2 Reading data from files

This chapter describes how to read footprinting data from modBam files and other formats into R. It also introduces how the data is represented in memory. footprintR provides three functions for reading data into R from specific file types: readModBam, readBedMethyl and readModkitExtract.
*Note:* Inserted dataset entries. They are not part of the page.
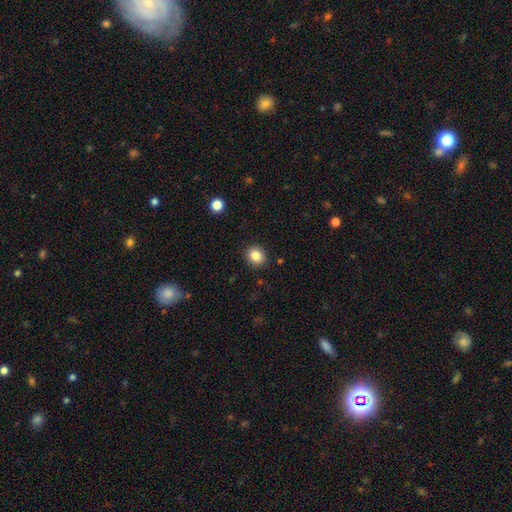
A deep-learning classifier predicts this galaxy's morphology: This appears to be a smooth galaxy with no disk features (85%) that is round (65%). Merging: none (90%).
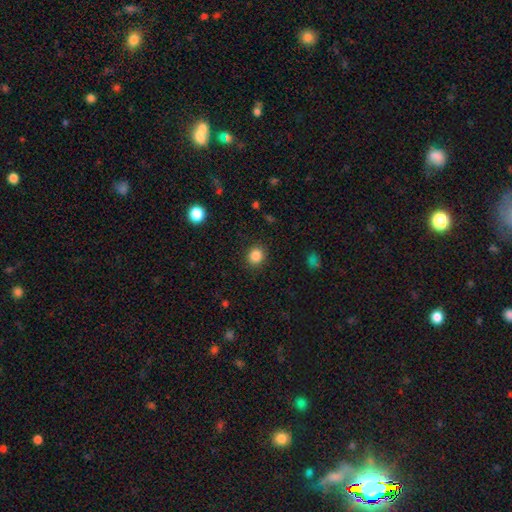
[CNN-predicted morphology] Overall: smooth (85%). How rounded: round (81%). Merging: none (90%).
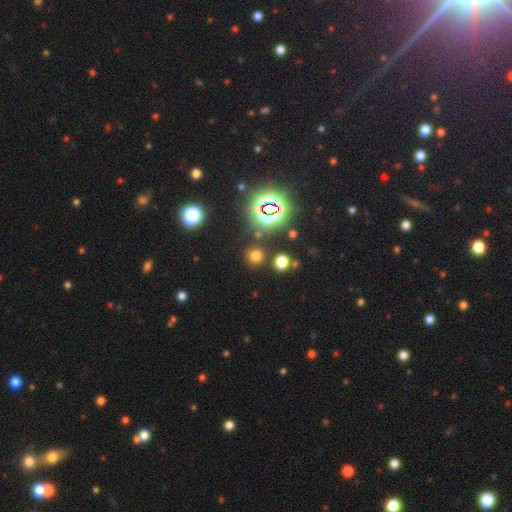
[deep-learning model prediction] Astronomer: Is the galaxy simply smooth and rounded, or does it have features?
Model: smooth — 64%.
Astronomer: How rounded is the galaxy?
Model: round — 91%.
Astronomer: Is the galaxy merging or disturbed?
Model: none — 84%.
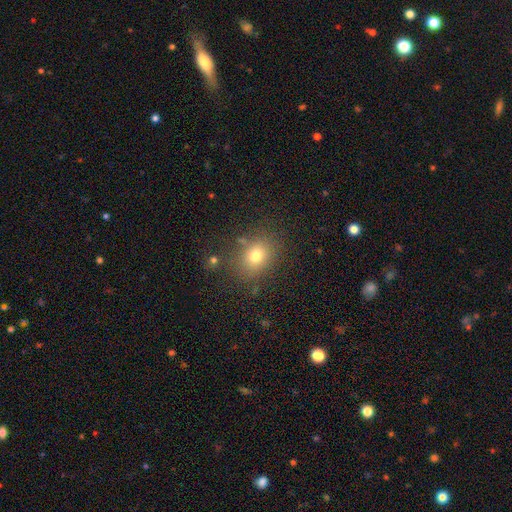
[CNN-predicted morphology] This is likely a smooth galaxy (75%). How rounded: possibly round (50%). Merging: likely none (80%).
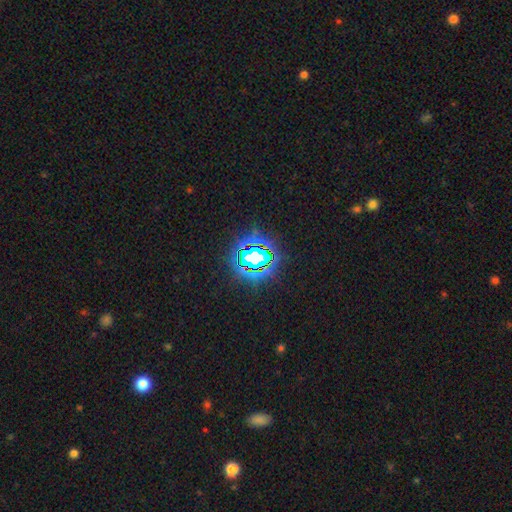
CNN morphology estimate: This is clearly a star or artifact rather than a galaxy (81%).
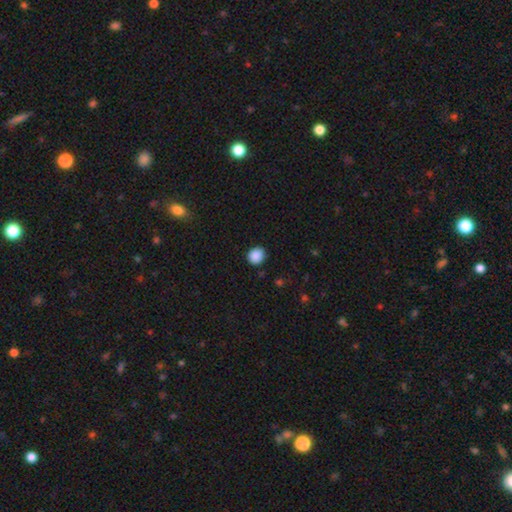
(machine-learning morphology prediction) smooth 89%, star or artifact 9%, featured or disk 3%. Down the decision tree: how rounded — round (80%); merging — none (89%).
If you want to jump right in, have a look at the documentation of the reader function corresponding to the type of your data.

We start by loading the required packages and a BSgenome object providing the mouse genome sequence.

Show/hide code

BSgenomeName <- "BSgenome.Mmusculus.GENCODE.GRCm39.gencodeM34"

library(BiocParallel)
library(footprintR)
library(BSgenomeName, character.only = TRUE)
library(SummarizedExperiment)
library(SparseArray)

# Load genome
gnm <- get(BSgenomeName)
genome(gnm) <- "mm39"

2.1 Read-level versus summary-level

Typically, single molecule footprinting data at the single read level is stored in modBam files, which are standard bam files (Li et al. (2009)) that in addition to the usual information on alignments also contain base modifications encoded in the ML and MM tags (see section 1.7 of SAMtags.pdf for details).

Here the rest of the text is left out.